I have decided to redo my painting Blue Bayou. Initially I produced this as a pure painting (and by this I mean just paint), but I was not entirely satisfied with the result. So instead, I am reverting to what I normally do – combining a digitally manipulated image with paint. The reason behind this is because as I browse through files, I keep being distracted by the original digital image that the actual painting was based upon. It captures me, as did the time I first photographed the image.

I remember the occasion, seeing the plastic bag entwinned on a tree, flapping in the wind, completely caught, trapped by the tree and yet also trapping the tree – fragile and strong at the same time. I suspect unless someone climbed up high to retrieve the bag, it would have been there for quite some time, losing its colour, becoming more and more shredded daily as it was battered and bashed by the wind and branches. I happened to have my camera, and clicked away on what was a very grey, ordinary and windswept day.

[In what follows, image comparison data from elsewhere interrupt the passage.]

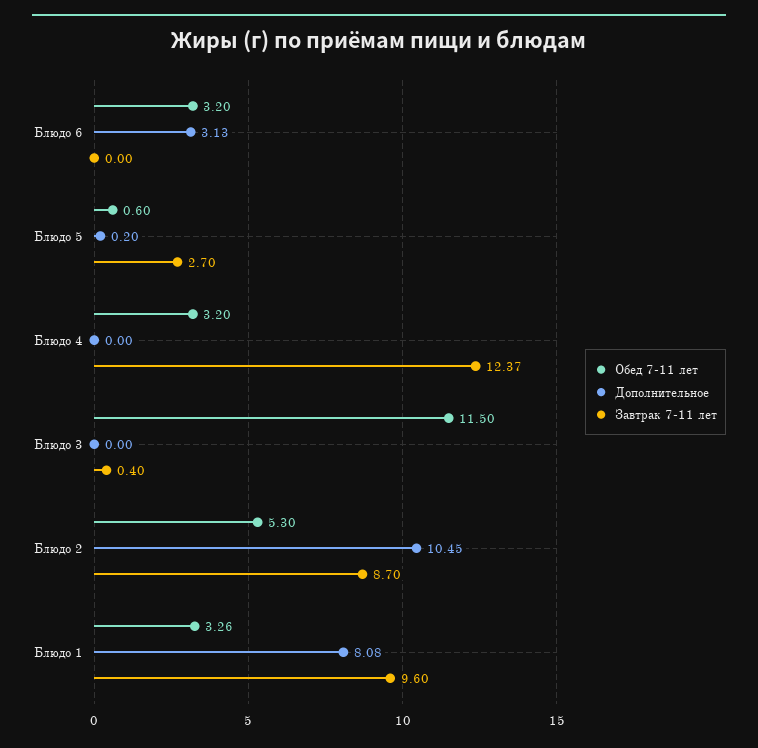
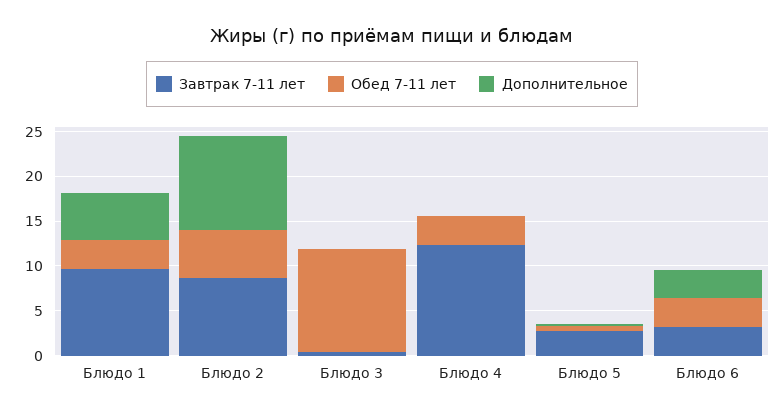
  {
    "Обед 7-11 лет": {
      "Блюдо 6": 3.2,
      "Блюдо 5": 0.6,
      "Блюдо 4": 3.2,
      "Блюдо 3": 11.5,
      "Блюдо 2": 5.3,
      "Блюдо 1": 3.26
    },
    "Дополнительное": {
      "Блюдо 6": 3.13,
      "Блюдо 5": 0.2,
      "Блюдо 4": 0,
      "Блюдо 3": 0,
      "Блюдо 2": 10.45,
-     "Блюдо 1": 8.08
+     "Блюдо 1": 5
    },
    "Завтрак 7-11 лет": {
-     "Блюдо 6": 0,
+     "Блюдо 6": 3,
      "Блюдо 5": 2.7,
      "Блюдо 4": 12.37,
      "Блюдо 3": 0.4,
      "Блюдо 2": 8.7,
      "Блюдо 1": 9.6
    }
  }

Whilst I do not know yet where my final piece of work is going to go….when I think of it now, I think of the delicacy and lines of a Japanese water colour and also of films such as ‘The Scent of Green Papaya’ and ‘ In the Mood’ for Love. The first film – within the composition; grids, screens and simple Vietnamese style and form, patterns of sound and movement, courtyards and interiors, and delicate light. The second film – subtle colours and retro type cinematography of pattern within pattern, muted colours as if always at night, form within form within a backdrop of soulful music.

Shift, nuance, layers, fragmentation, suggestions and possibilities that appear and disappear before they can be fully realised. How can I portray these things within my painting? (and for that matter a painting that has already been).